About this exercise: Copy out every line of the records below without changing anything, and leave the pictures out of your copy.

*** Opening Source data ***

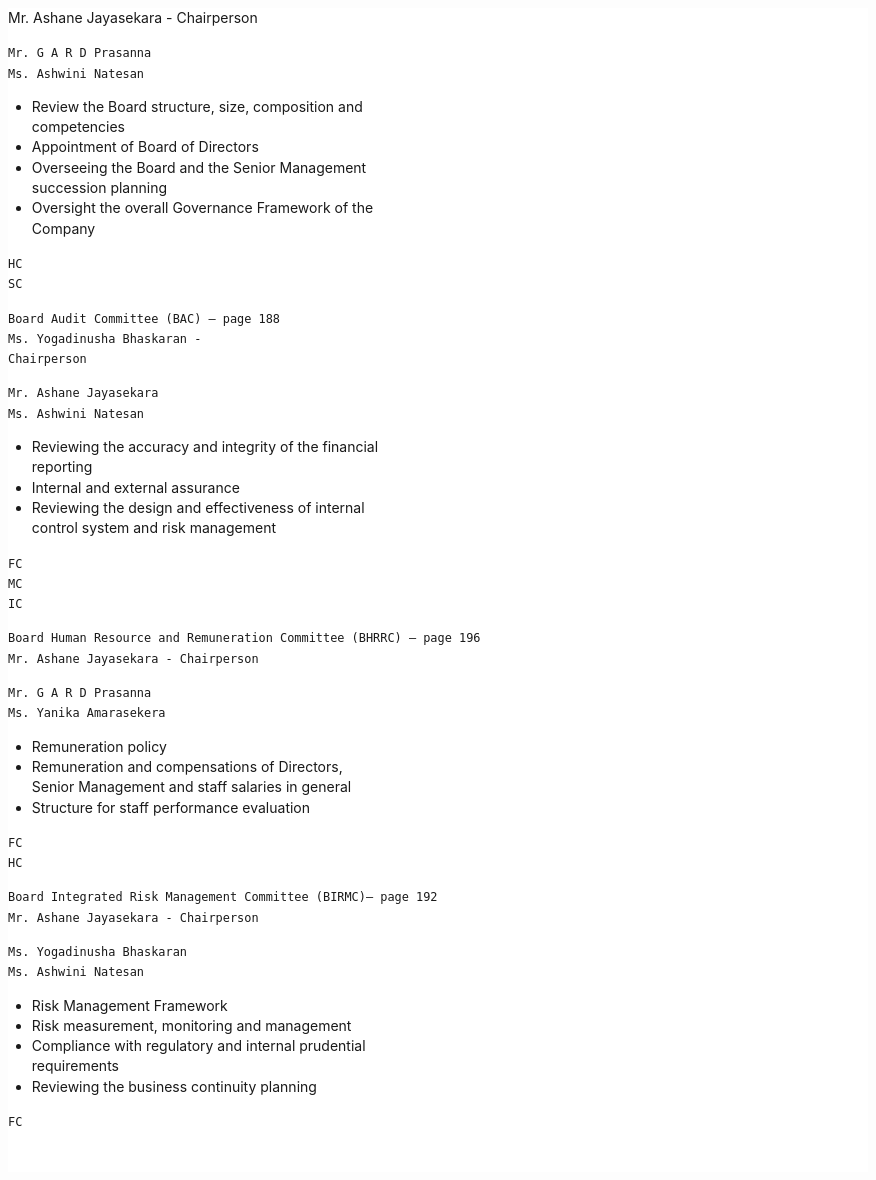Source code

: Mr. Ashane Jayasekara - Chairperson
</code></pre>
<pre><code>Mr. G A R D Prasanna
Ms. Ashwini Natesan
</code></pre>
<ul>
<li>Review the Board structure, size, composition and<br>
competencies</li>
<li>Appointment of Board of Directors</li>
<li>Overseeing the Board and the Senior Management<br>
succession planning</li>
<li>Oversight the overall Governance Framework of the<br>
Company</li>
</ul>
<pre><code>HC
SC
</code></pre>
<pre><code>Board Audit Committee (BAC) – page 188
Ms. Yogadinusha Bhaskaran -
Chairperson
</code></pre>
<pre><code>Mr. Ashane Jayasekara
Ms. Ashwini Natesan
</code></pre>
<ul>
<li>Reviewing the accuracy and integrity of the financial<br>
reporting</li>
<li>Internal and external assurance</li>
<li>Reviewing the design and effectiveness of internal<br>
control system and risk management</li>
</ul>
<pre><code>FC
MC
IC
</code></pre>
<pre><code>Board Human Resource and Remuneration Committee (BHRRC) – page 196
Mr. Ashane Jayasekara - Chairperson
</code></pre>
<pre><code>Mr. G A R D Prasanna
Ms. Yanika Amarasekera
</code></pre>
<ul>
<li>Remuneration policy</li>
<li>Remuneration and compensations of Directors,<br>
Senior Management and staff salaries in general</li>
<li>Structure for staff performance evaluation</li>
</ul>
<pre><code>FC
HC
</code></pre>
<pre><code>Board Integrated Risk Management Committee (BIRMC)– page 192
Mr. Ashane Jayasekara - Chairperson
</code></pre>
<pre><code>Ms. Yogadinusha Bhaskaran
Ms. Ashwini Natesan
</code></pre>
<ul>
<li>Risk Management Framework</li>
<li>Risk measurement, monitoring and management</li>
<li>Compliance with regulatory and internal prudential<br>
requirements</li>
<li>Reviewing the business continuity planning</li>
</ul>
<pre><code>FC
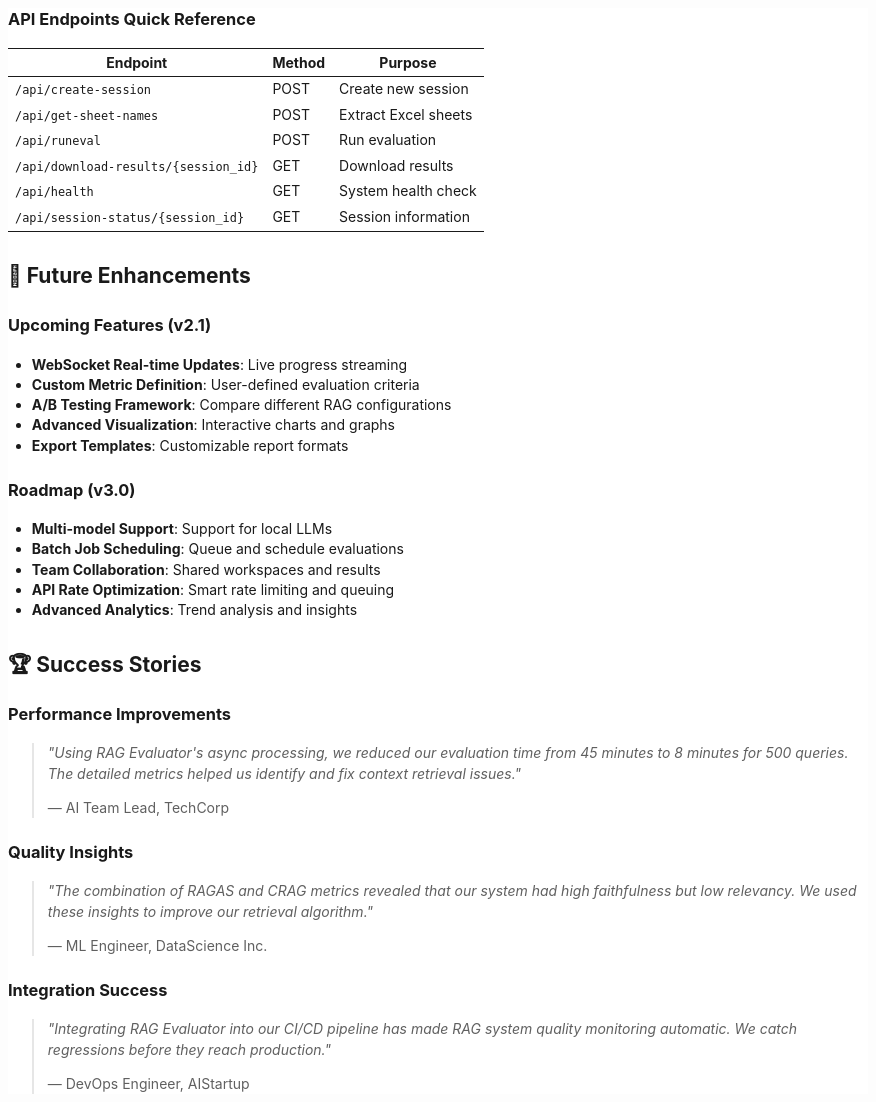 ### API Endpoints Quick Reference

| Endpoint | Method | Purpose |
|----------|--------|---------|
| `/api/create-session` | POST | Create new session |
| `/api/get-sheet-names` | POST | Extract Excel sheets |
| `/api/runeval` | POST | Run evaluation |
| `/api/download-results/{session_id}` | GET | Download results |
| `/api/health` | GET | System health check |
| `/api/session-status/{session_id}` | GET | Session information |

## 🔮 Future Enhancements

### Upcoming Features (v2.1)
- **WebSocket Real-time Updates**: Live progress streaming
- **Custom Metric Definition**: User-defined evaluation criteria
- **A/B Testing Framework**: Compare different RAG configurations
- **Advanced Visualization**: Interactive charts and graphs
- **Export Templates**: Customizable report formats

### Roadmap (v3.0)
- **Multi-model Support**: Support for local LLMs
- **Batch Job Scheduling**: Queue and schedule evaluations
- **Team Collaboration**: Shared workspaces and results
- **API Rate Optimization**: Smart rate limiting and queuing
- **Advanced Analytics**: Trend analysis and insights

## 🏆 Success Stories

### Performance Improvements
> *"Using RAG Evaluator's async processing, we reduced our evaluation time from 45 minutes to 8 minutes for 500 queries. The detailed metrics helped us identify and fix context retrieval issues."*
> 
> — AI Team Lead, TechCorp

### Quality Insights
> *"The combination of RAGAS and CRAG metrics revealed that our system had high faithfulness but low relevancy. We used these insights to improve our retrieval algorithm."*
> 
> — ML Engineer, DataScience Inc.

### Integration Success
> *"Integrating RAG Evaluator into our CI/CD pipeline has made RAG system quality monitoring automatic. We catch regressions before they reach production."*
> 
> — DevOps Engineer, AIStartup
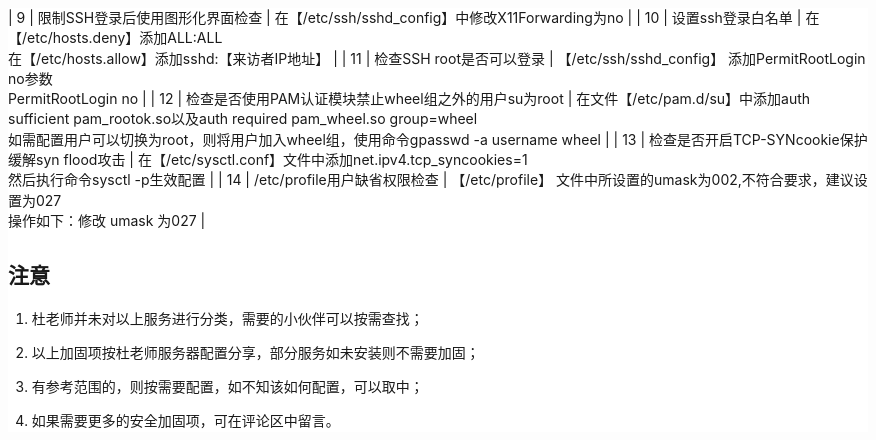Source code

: | 9 | 限制SSH登录后使用图形化界面检查 | 在【/etc/ssh/sshd_config】中修改X11Forwarding为no |
| 10 | 设置ssh登录白名单 | 在【/etc/hosts.deny】添加ALL:ALL <br> 在【/etc/hosts.allow】添加sshd:【来访者IP地址】 |
| 11 | 检查SSH root是否可以登录 | 【/etc/ssh/sshd_config】 添加PermitRootLogin no参数 <br> PermitRootLogin no |
| 12 | 检查是否使用PAM认证模块禁止wheel组之外的用户su为root | 在文件【/etc/pam.d/su】中添加auth sufficient pam_rootok.so以及auth required pam_wheel.so group=wheel <br> 如需配置用户可以切换为root，则将用户加入wheel组，使用命令gpasswd -a username wheel |
| 13 | 检查是否开启TCP-SYNcookie保护缓解syn flood攻击 | 在【/etc/sysctl.conf】文件中添加net.ipv4.tcp_syncookies=1 <br> 然后执行命令sysctl -p生效配置 |
| 14 | /etc/profile用户缺省权限检查 | 【/etc/profile】 文件中所设置的umask为002,不符合要求，建议设置为027 <br> 操作如下：修改 umask 为027 |

## 注意

1. 杜老师并未对以上服务进行分类，需要的小伙伴可以按需查找；

2. 以上加固项按杜老师服务器配置分享，部分服务如未安装则不需要加固；

3. 有参考范围的，则按需要配置，如不知该如何配置，可以取中；

4. 如果需要更多的安全加固项，可在评论区中留言。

*** Closing Source data ***

Expected answer:
Source code

: Mr. Ashane Jayasekara - Chairperson
</code></pre>
<pre><code>Mr. G A R D Prasanna
Ms. Ashwini Natesan
</code></pre>
<ul>
<li>Review the Board structure, size, composition and<br>
competencies</li>
<li>Appointment of Board of Directors</li>
<li>Overseeing the Board and the Senior Management<br>
succession planning</li>
<li>Oversight the overall Governance Framework of the<br>
Company</li>
</ul>
<pre><code>HC
SC
</code></pre>
<pre><code>Board Audit Committee (BAC) – page 188
Ms. Yogadinusha Bhaskaran -
Chairperson
</code></pre>
<pre><code>Mr. Ashane Jayasekara
Ms. Ashwini Natesan
</code></pre>
<ul>
<li>Reviewing the accuracy and integrity of the financial<br>
reporting</li>
<li>Internal and external assurance</li>
<li>Reviewing the design and effectiveness of internal<br>
control system and risk management</li>
</ul>
<pre><code>FC
MC
IC
</code></pre>
<pre><code>Board Human Resource and Remuneration Committee (BHRRC) – page 196
Mr. Ashane Jayasekara - Chairperson
</code></pre>
<pre><code>Mr. G A R D Prasanna
Ms. Yanika Amarasekera
</code></pre>
<ul>
<li>Remuneration policy</li>
<li>Remuneration and compensations of Directors,<br>
Senior Management and staff salaries in general</li>
<li>Structure for staff performance evaluation</li>
</ul>
<pre><code>FC
HC
</code></pre>
<pre><code>Board Integrated Risk Management Committee (BIRMC)– page 192
Mr. Ashane Jayasekara - Chairperson
</code></pre>
<pre><code>Ms. Yogadinusha Bhaskaran
Ms. Ashwini Natesan
</code></pre>
<ul>
<li>Risk Management Framework</li>
<li>Risk measurement, monitoring and management</li>
<li>Compliance with regulatory and internal prudential<br>
requirements</li>
<li>Reviewing the business continuity planning</li>
</ul>
<pre><code>FC
 ### API Endpoints Quick Reference

| Endpoint | Method | Purpose |
|----------|--------|---------|
| `/api/create-session` | POST | Create new session |
| `/api/get-sheet-names` | POST | Extract Excel sheets |
| `/api/runeval` | POST | Run evaluation |
| `/api/download-results/{session_id}` | GET | Download results |
| `/api/health` | GET | System health check |
| `/api/session-status/{session_id}` | GET | Session information |

## 🔮 Future Enhancements

### Upcoming Features (v2.1)
- **WebSocket Real-time Updates**: Live progress streaming
- **Custom Metric Definition**: User-defined evaluation criteria
- **A/B Testing Framework**: Compare different RAG configurations
- **Advanced Visualization**: Interactive charts and graphs
- **Export Templates**: Customizable report formats

### Roadmap (v3.0)
- **Multi-model Support**: Support for local LLMs
- **Batch Job Scheduling**: Queue and schedule evaluations
- **Team Collaboration**: Shared workspaces and results
- **API Rate Optimization**: Smart rate limiting and queuing
- **Advanced Analytics**: Trend analysis and insights

## 🏆 Success Stories

### Performance Improvements
> *"Using RAG Evaluator's async processing, we reduced our evaluation time from 45 minutes to 8 minutes for 500 queries. The detailed metrics helped us identify and fix context retrieval issues."*
> 
> — AI Team Lead, TechCorp

### Quality Insights
> *"The combination of RAGAS and CRAG metrics revealed that our system had high faithfulness but low relevancy. We used these insights to improve our retrieval algorithm."*
> 
> — ML Engineer, DataScience Inc.

### Integration Success
> *"Integrating RAG Evaluator into our CI/CD pipeline has made RAG system quality monitoring automatic. We catch regressions before they reach production."*
> 
> — DevOps Engineer, AIStartup
Source code

: | 9 | 限制SSH登录后使用图形化界面检查 | 在【/etc/ssh/sshd_config】中修改X11Forwarding为no |
| 10 | 设置ssh登录白名单 | 在【/etc/hosts.deny】添加ALL:ALL <br> 在【/etc/hosts.allow】添加sshd:【来访者IP地址】 |
| 11 | 检查SSH root是否可以登录 | 【/etc/ssh/sshd_config】 添加PermitRootLogin no参数 <br> PermitRootLogin no |
| 12 | 检查是否使用PAM认证模块禁止wheel组之外的用户su为root | 在文件【/etc/pam.d/su】中添加auth sufficient pam_rootok.so以及auth required pam_wheel.so group=wheel <br> 如需配置用户可以切换为root，则将用户加入wheel组，使用命令gpasswd -a username wheel |
| 13 | 检查是否开启TCP-SYNcookie保护缓解syn flood攻击 | 在【/etc/sysctl.conf】文件中添加net.ipv4.tcp_syncookies=1 <br> 然后执行命令sysctl -p生效配置 |
| 14 | /etc/profile用户缺省权限检查 | 【/etc/profile】 文件中所设置的umask为002,不符合要求，建议设置为027 <br> 操作如下：修改 umask 为027 |

## 注意

1. 杜老师并未对以上服务进行分类，需要的小伙伴可以按需查找；

2. 以上加固项按杜老师服务器配置分享，部分服务如未安装则不需要加固；

3. 有参考范围的，则按需要配置，如不知该如何配置，可以取中；

4. 如果需要更多的安全加固项，可在评论区中留言。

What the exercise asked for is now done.